Ardbeg Provenance 1974 Limited Edition

Ardbeg Provenance 1974 Limited Edition

$6,800 AUD

55.6% 70 cl

Ardbeg Provenance 1974 has a special resonance with Ardbegians since it was bottled in 1997 at 23 years of age to commemorate the rebirth of the Ardbeg distillery that year when Glenmorangie PLC acquired it.

Its WhiskyFun rating was an amazing 95. There were 5,000 bottles from the Bourbon casks used for maturation. This is bottle No 1331 complete with handsome wooden presentation box.  

Official Tasting Notes:

Nose: The nose is truly memorable. Simmering peat, almost oily in its composition with a rich bourbon character unaccustomedly weighed down under with heavy smoke. An intense malt with the peat and oak very much in evidence but balanced.

Taste: At the start the malt is soft but then the smokiness beings to intensify. Powerful cocoa which constitutes the centre stage of the whisky’s personality which is chewy and enormously deep and powerful. Bourbon is clearly in evidence.

Finish: The finish is long and complex, even by Ardbeg standard. The deep and rich start to the malt has now settled down a little declaring the oak and malt with just a hint of of fruity ripeness. At last the smoke comes through, perked up with a touch of pepper and gently followed by the bourbon oakiness which finally signs off.

Comments: Hold on to the palate for as long as you can and you will be in no doubt what makes Ardbeg so very special. It has a high quality aged-bourbon character which teams up with a delicate malt and powerful peak – a touch of class.

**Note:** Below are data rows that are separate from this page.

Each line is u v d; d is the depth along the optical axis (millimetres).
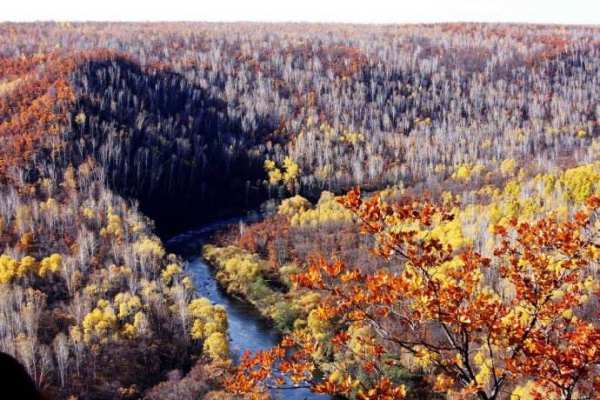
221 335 87125
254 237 151000
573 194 132625
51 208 141750
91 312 99500
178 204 189750
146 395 79438
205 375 80500
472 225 110625
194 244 160875
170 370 86812
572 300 14555
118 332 92000
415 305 14758
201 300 100500
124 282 111250
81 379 81688
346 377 15250
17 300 98875
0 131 188875
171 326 95875
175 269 117938
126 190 177375
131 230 140000
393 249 14852
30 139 181000
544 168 194625
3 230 128750
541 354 13727
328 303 15797
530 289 14695
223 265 133625
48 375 80500
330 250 128750
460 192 183125
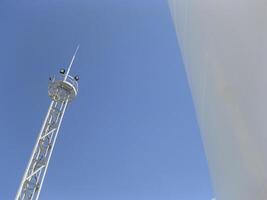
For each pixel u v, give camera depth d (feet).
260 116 12.55
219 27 16.19
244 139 14.38
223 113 16.76
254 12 12.33
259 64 12.19
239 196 16.67
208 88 19.39
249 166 14.24
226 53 15.47
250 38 12.76
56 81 76.54
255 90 12.74
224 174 19.16
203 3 18.93
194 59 22.31
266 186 13.03
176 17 28.68
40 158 66.28
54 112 73.87
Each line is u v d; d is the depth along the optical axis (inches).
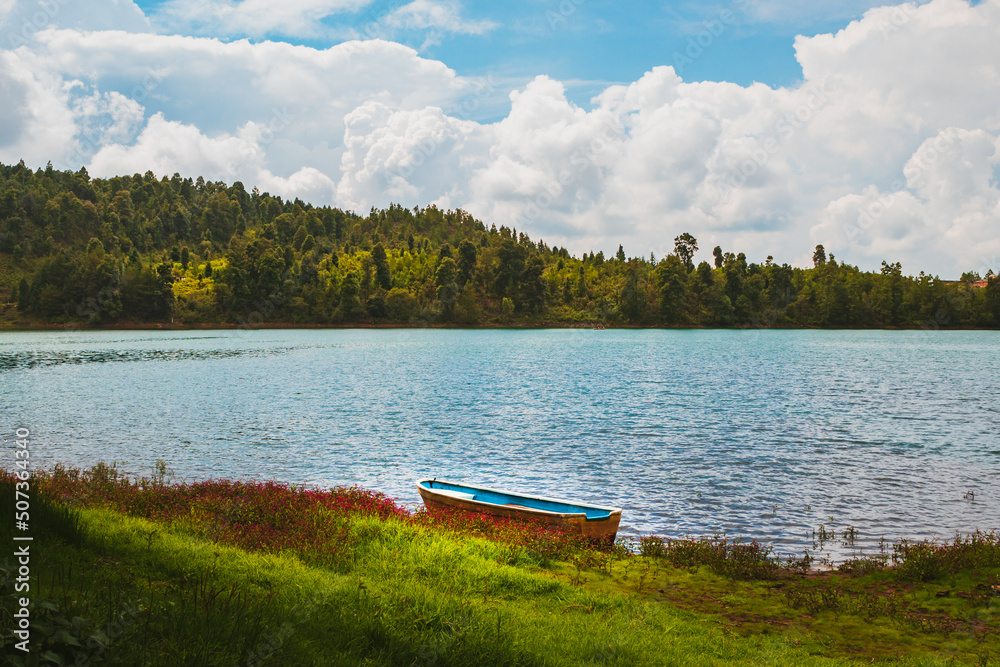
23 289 7007.9
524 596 441.4
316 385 2443.4
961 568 550.9
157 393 2192.4
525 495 711.1
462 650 304.2
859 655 375.6
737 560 583.5
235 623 287.4
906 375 2851.9
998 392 2239.2
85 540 432.5
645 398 2065.7
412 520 625.9
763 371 3036.4
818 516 815.1
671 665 328.5
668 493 929.5
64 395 2130.9
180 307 7313.0
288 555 480.4
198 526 554.9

This product is located in the United Kingdom

Distillery

Ardbeg Distillery

The renaissance of Ardbeg is one of the most pleasing success stories of the Scotch whisky industry in recent times. Ardbeg had enjoyed a very buoyant existence in the 19th century, despite its relative remoteness, as noted by Alfred Barnard when he visited it in 1885. Ardbeg had been mothballed in 1981 and remained so until 1989 when it reopened but by then under the ownership of Allied Distillers. They closed it in 1996 and sold it the following year to Glenmorangie plc.  Things then started to happen with the opening of a visitors’ centre in 1998, some deft marketing (including the launch of the Ardbeg Committee in 2000) and the introduction of some imaginative NAS expressions under a captivating new label.

Ardbeg, like Glenmorangie, has continued to flourish under French ownership following the acquisition of both by LVMH in 2004.